Microsoft president Brad Smith today said the company will not sell facial recognition to police in the United States until there’s a “national law in place grounded in human rights that will govern this technology,” he told Washington Post Live. A Microsoft spokesperson confirmed Smith’s statement and offered no additional details.

With IBM’s exit from the facial recognition business at the start of the week, Amazon and Microsoft were two of the biggest companies known to still make facial recognition tech available to police departments and government agencies. Then Amazon announced on Wednesday that it will pause sales to police for one year.

Smith repeated a call made by Amazon, IBM, and a number of privacy and racial justice advocates in recent years for Congress to pass national facial recognition regulation. Smith first called for facial recognition regulation from Congress nearly two years ago. Microsoft has played a role in crafting privacy and facial recognition regulation in places like California and Microsoft’s home state of Washington.

“[I]f all of the responsible companies in this country cede this market to those that are not prepared to take a stand, we won’t necessarily serve the national interest or the lives of the black and African people of this nation as well. We need Congress to act, not just tech companies alone. That’s the only way we will guarantee that we will protect the lives of people,” Smith said today.
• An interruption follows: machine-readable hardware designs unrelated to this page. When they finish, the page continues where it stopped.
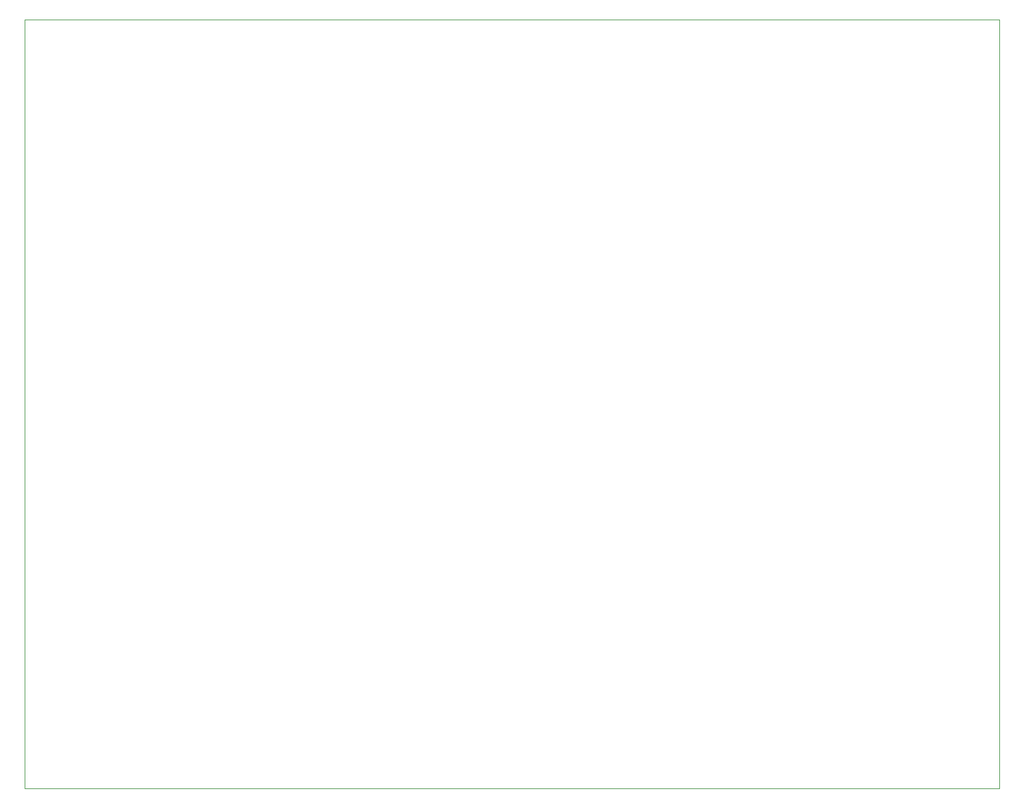
<source format=gbr>
%TF.GenerationSoftware,KiCad,Pcbnew,9.0.5*%
%TF.CreationDate,2025-11-08T09:12:19-03:00*%
%TF.ProjectId,BDNM-01,42444e4d-2d30-4312-9e6b-696361645f70,rev?*%
%TF.SameCoordinates,Original*%
%TF.FileFunction,Profile,NP*%
%FSLAX46Y46*%
G04 Gerber Fmt 4.6, Leading zero omitted, Abs format (unit mm)*
G04 Created by KiCad (PCBNEW 9.0.5) date 2025-11-08 09:12:19*
%MOMM*%
%LPD*%
G01*
G04 APERTURE LIST*
%TA.AperFunction,Profile*%
%ADD10C,0.050000*%
%TD*%
G04 APERTURE END LIST*
D10*
X2420000Y-1660000D02*
X132920000Y-1660000D01*
X132920000Y-104660000D01*
X2420000Y-104660000D01*
X2420000Y-1660000D01*
M02*

</source>
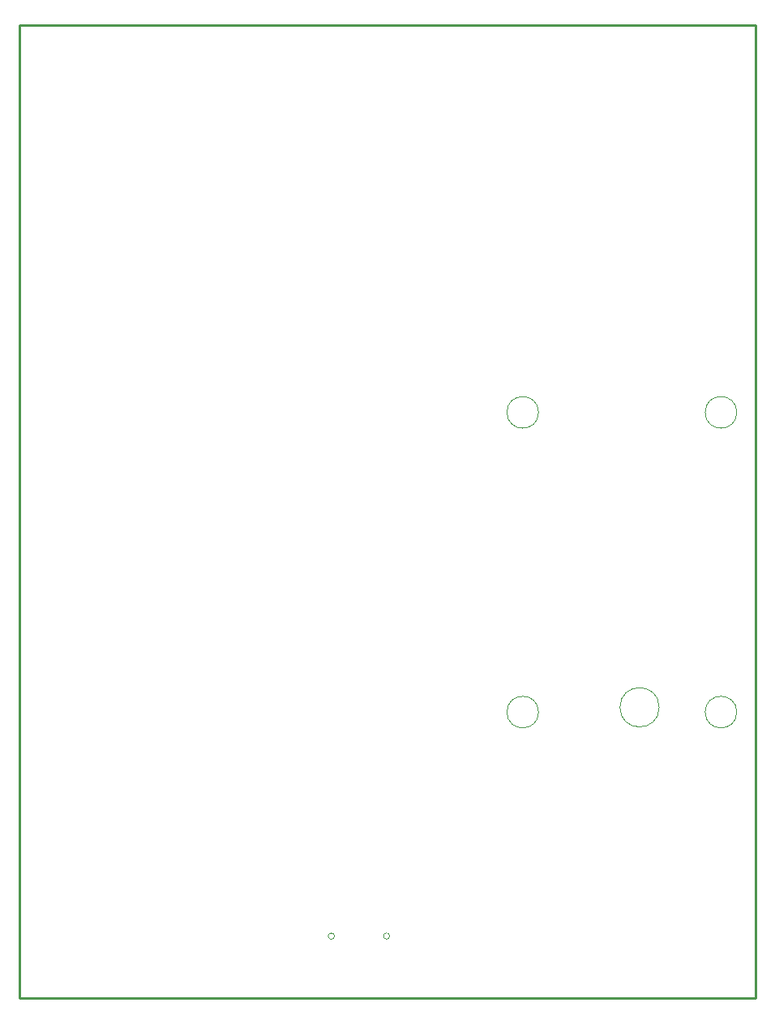
<source format=gm1>
G04*
G04 #@! TF.GenerationSoftware,Altium Limited,Altium Designer,24.6.1 (21)*
G04*
G04 Layer_Color=16711935*
%FSLAX25Y25*%
%MOIN*%
G70*
G04*
G04 #@! TF.SameCoordinates,EDD53237-EAC9-4869-82B0-0CFB14AF029E*
G04*
G04*
G04 #@! TF.FilePolarity,Positive*
G04*
G01*
G75*
%ADD10C,0.01000*%
%ADD70C,0.00020*%
D10*
X100000Y500000D02*
X402500D01*
Y100000D02*
Y500000D01*
X100000Y100000D02*
X402500D01*
X100000D02*
Y500000D01*
D70*
X313354Y217713D02*
G03*
X313354Y217713I-6496J0D01*
G01*
Y340941D02*
G03*
X313354Y340941I-6496J0D01*
G01*
X362961Y219682D02*
G03*
X362961Y219682I-8071J0D01*
G01*
X394850Y217713D02*
G03*
X394850Y217713I-6496J0D01*
G01*
Y340941D02*
G03*
X394850Y340941I-6496J0D01*
G01*
X229401Y125600D02*
G03*
X229401Y125600I-1280J0D01*
G01*
X252157D02*
G03*
X252157Y125600I-1280J0D01*
G01*
M02*

</source>
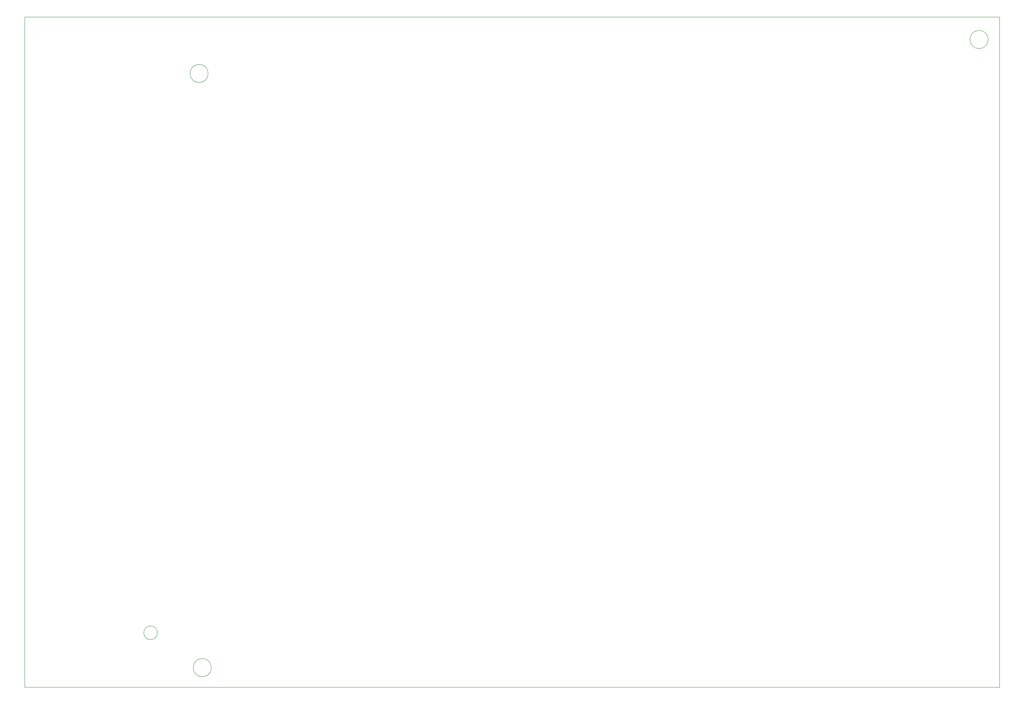
<source format=gbr>
G04 #@! TF.GenerationSoftware,KiCad,Pcbnew,5.1.5+dfsg1-2build2*
G04 #@! TF.CreationDate,2021-04-09T20:17:09+02:00*
G04 #@! TF.ProjectId,mainboardv3.4,6d61696e-626f-4617-9264-76332e342e6b,rev?*
G04 #@! TF.SameCoordinates,Original*
G04 #@! TF.FileFunction,Profile,NP*
%FSLAX46Y46*%
G04 Gerber Fmt 4.6, Leading zero omitted, Abs format (unit mm)*
G04 Created by KiCad (PCBNEW 5.1.5+dfsg1-2build2) date 2021-04-09 20:17:09*
%MOMM*%
%LPD*%
G04 APERTURE LIST*
%ADD10C,0.050000*%
G04 APERTURE END LIST*
D10*
X212500000Y-5000000D02*
G75*
G03X212500000Y-5000000I-2000000J0D01*
G01*
X29300000Y-136000000D02*
G75*
G03X29300000Y-136000000I-1500000J0D01*
G01*
X41200000Y-143700000D02*
G75*
G03X41200000Y-143700000I-2000000J0D01*
G01*
X40500000Y-12500000D02*
G75*
G03X40500000Y-12500000I-2000000J0D01*
G01*
X0Y-148000000D02*
X215000000Y-148000000D01*
X215000000Y0D02*
X215000000Y-148000000D01*
X0Y0D02*
X215000000Y0D01*
X0Y0D02*
X0Y-148000000D01*
M02*

</source>
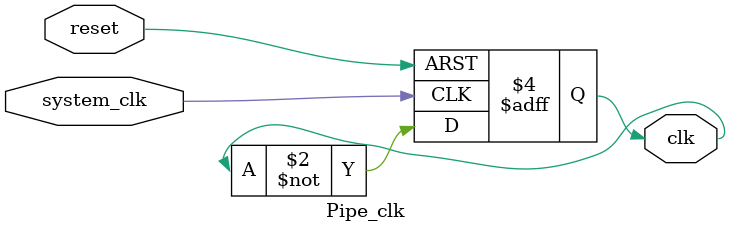
<source format=v>
module Pipe_clk(system_clk,reset,clk);
input system_clk,reset;
output reg clk;
reg count;
initial 
 begin
  count<=5'b0;
  clk<=1'b1;
 end

always @(posedge system_clk or posedge reset) 
 begin
  if(reset)
   begin
    count<=1'b0;
    clk<=1'b1;
   end
  else clk<=~clk;
 end
endmodule
</source>
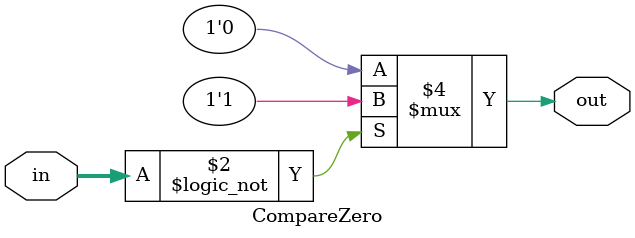
<source format=v>
`timescale 1ns / 1ps

module CompareZero(in, out);
    input [31:0] in;
    output reg out;
    
    always@(in) begin
        if (in == 32'h00000000)
            out <= 1'b1;
        else
            out <= 1'b0;
    end
    
endmodule
</source>
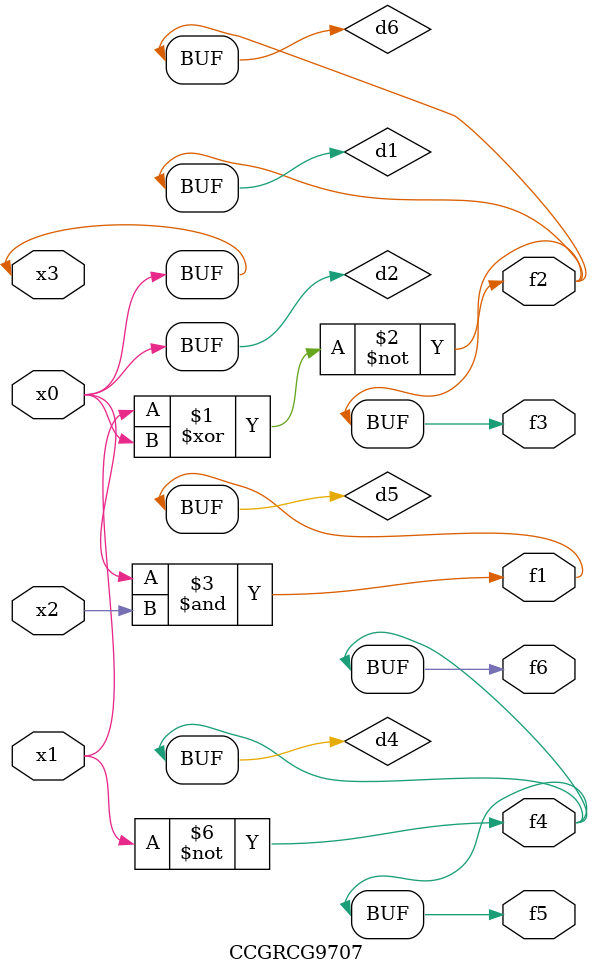
<source format=v>
module CCGRCG9707(
	input x0, x1, x2, x3,
	output f1, f2, f3, f4, f5, f6
);

	wire d1, d2, d3, d4, d5, d6;

	xnor (d1, x1, x3);
	buf (d2, x0, x3);
	nand (d3, x0, x2);
	not (d4, x1);
	nand (d5, d3);
	or (d6, d1);
	assign f1 = d5;
	assign f2 = d6;
	assign f3 = d6;
	assign f4 = d4;
	assign f5 = d4;
	assign f6 = d4;
endmodule

</source>
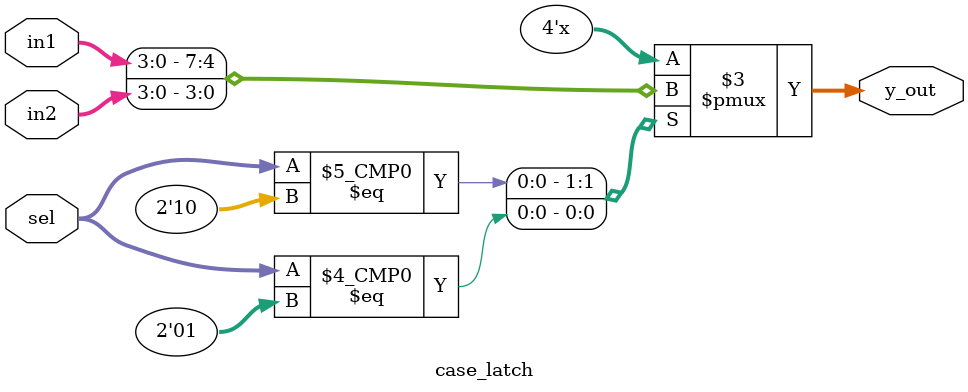
<source format=v>
module case_latch(sel, in1, in2, y_out);
    input   [1:0] sel;
    input   [3:0] in1, in2;
    output  [3:0] y_out;
    reg     [3:0] y_out;

    always @(sel, in1, in2) begin
        case (sel)
            2'b10 : y_out = in1;
            2'b01 : y_out = in2;
        endcase
    end
endmodule
</source>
Amazon and Microsoft may have temporarily halted sales to police, but several smaller or lesser known companies continue to sell facial recognition to police.

Members of Congress have put forward a range of bills addressing the regulation of AI, but no facial recognition regulation like the kind that received bipartisan support in the House of Representatives earlier this year and in hearings dating back to May 2019. No such bill has emerged to become a law.

Former House Oversight and Reform Committee chair Elijah Cummings (D-MD) passed away last year, but he summed up some basic tenets of facial recognition regulation in a statement provided to VentureBeat before his death by congressional staff. “I believe there should be front-end accountability for law enforcement’s use of facial recognition technology. I also believe that people should be informed of their participation in a facial recognition technology system and should be able to ‘opt-in’ when possible,” Cummings said. “This technology is evolving extremely rapidly, without any [real] safeguards, whether we are talking about commercial use or government use. There are real concerns about the risks that this technology poses to our civil rights and liberties, and our right to privacy.”

Cummings’ concern with facial recognition stemmed in part from use of facial recognition during protests in Baltimore after the killing of Freddie Gray by police in 2015. Other committee members and experts testifying before Congress expressed concern with facial recognition use at political rallies, tracking people’s movement with live facial recognition, and the possibility of a chilling effect on protests and freedom of speech.

An assessment of police use of facial recognition by the Georgetown University’s Center on Privacy and Technology found that roughly half of all U.S. adults are included in a facial recognition network used by law enforcement and that one in four police officers have access to the technology. However, there are few or no guidelines, and the proliferation of facial recognition adversely impacts African-Americans.

In a June 2019 testimony before the committee, a Government Accountability Office (GAO) official testified that the FBI had not yet complied with a number of recommendations made in 2015 for the audit and assessment of facial recognition and image data provided by about 20 states.